Weight loss dross

Americans have never been fatter, and things aren't getting any better now that we spend all our time on the sofa, watching election coverage on CNN and wolfing down comforting Oreos.

As Americans, we know that the way to address a thorny problem such as the inability to button one's jeans is to throw money at it. The American Society of Bariatric Physicians reports that we spent $467 million on prescription weight-loss drugs in 1996, as well as an additional $32 million on over-the-counter drugs and an estimated $1 billion to $2 billion on formal weight-loss programs endorsed by former British royalty and has-been actresses.

(The American Society of Bariatric Physicians, whose 2,200 members specialize in weight-loss treatment, planned to provide more up-to-date figures, but a new all-you-can-eat buffet opened down the street, and the doctors haven't been seen since.)

Dieting is a huge industry in this country, which makes the typical American think: How can I tear off a piece of that big chunk of money?

That's the precise reason I've developed new dieting strategies for our overweight citizens. A sampling of these approaches follows free of charge, but I expect to soon develop special medications, foods and exercise plans that should generate, oh, $1 billion a year.

But first, let's discuss qualifications. You're probably saying to yourself: Who does this guy think he is, giving diet advice? I have a wide range of experience in gaining and losing weight, and I have a wide range of sizes of jeans hanging in my closet to prove it. Lately, I've lost a few pounds. Not enough that people keep saying, "Have you lost weight?" No, my loss is more subtle than that. But my clothes fit better and I can hardly wait to get on the scales in the morning.

So now you're saying to yourself: Wowee, what could be this guy's secret? First, let me admit that I was aided in my weight-loss program by a nagging cold that hung around for three weeks, and which made all food taste like mud. Secondly, I've been getting a lot of exercise, doing household projects such as painting and mowing.

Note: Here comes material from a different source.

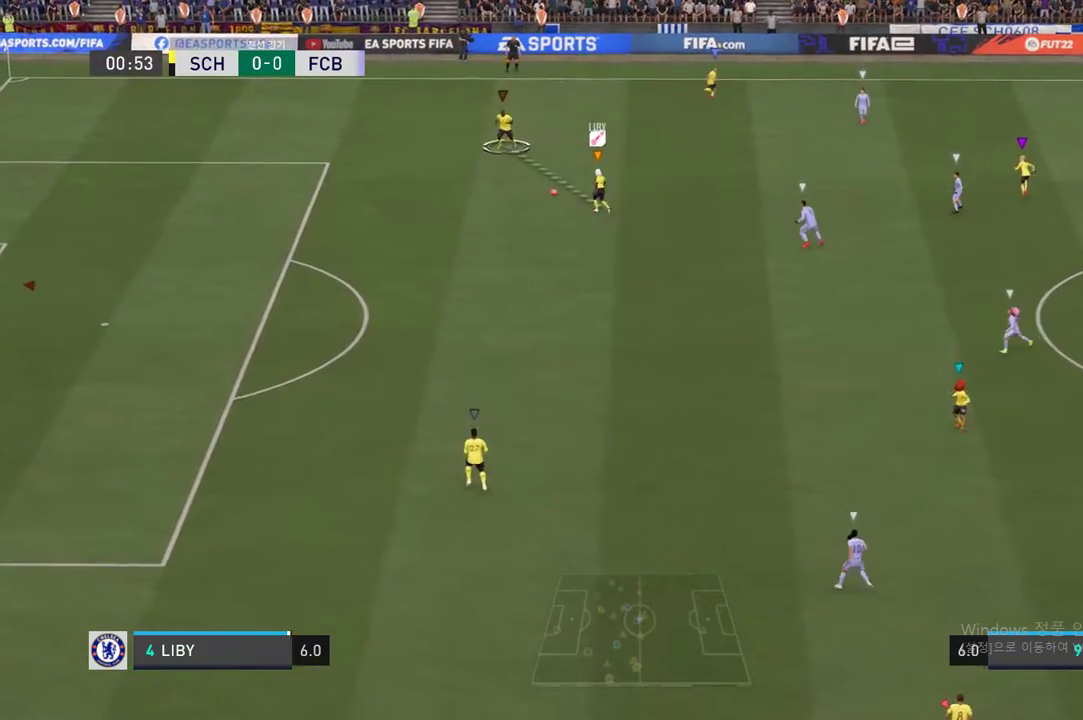
{"buttons": [], "left_stick": "down", "right_stick": "center", "events": [[218, "left_stick", "down"]]}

This unaccustomed physical activity has, on many days, left me too tired to chew.

Most importantly, I've been fixing all the meals around here lately, and nothing will put you off your feed faster than your own cooking.

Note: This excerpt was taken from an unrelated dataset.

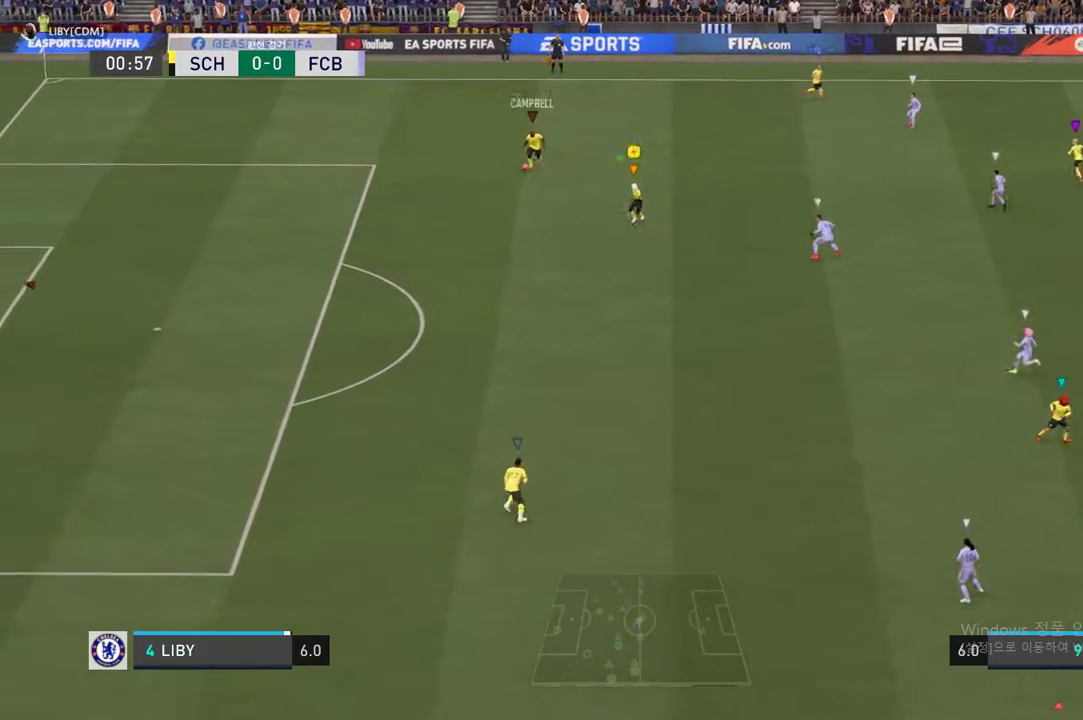
{"buttons": ["R2"], "left_stick": "down", "right_stick": "center", "events": [[437, "R2", "down"]]}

Perhaps such approaches will help you shed unwanted pounds. But if they don't work, then you should try one of these special diet plans:

--The Small Plate Diet. If you use smaller plates at mealtime, you'll eat less. Each plateful will hold less, so when you're on your third helping, you've really only eaten enough for two people. Once you've mastered that, you can move to even smaller plates. Pursued to its proper conclusion, this diet eventually will mean you're eating off a coaster.

--The Over-the-Sink Diet. Everyone knows that food eaten while standing over the kitchen sink has no calories. Therefore, you should try eating all your meals there. And you'll dirty up no plates at all.

--The All-Sugar Diet. Dietitians will tell you too much sugar is a bad thing. But overdoses of sugar give you untold amounts of energy. You'll soon find yourself sprinting madly around the house, burning up those empty calories.

--The Cigarette Diet. Every time you feel like eating, smoke a cigarette instead. Sure, this diet will kill you, but you'll leave behind a svelte, young corpse.

--The Salsa Diet. No, not salsa as in dancing. That would be an exercise program, and we all know how Americans feel about exercise. This diet requires the eater to saturate every meal in the hottest salsa available. Skipping meals soon will seem like a more attractive option than sucking on a fire extinguisher for dessert.

--The George Washington Diet. Instead of spending exorbitant amounts on dieting schemes, skip a step and just eat your paper money. Money is full of fiber and special dyes, but it's low in calories. Eat enough one-dollar bills and, not only will you not want other food, but you'll be unable to tell a lie.

And then you can stop lying to yourself about losing weight.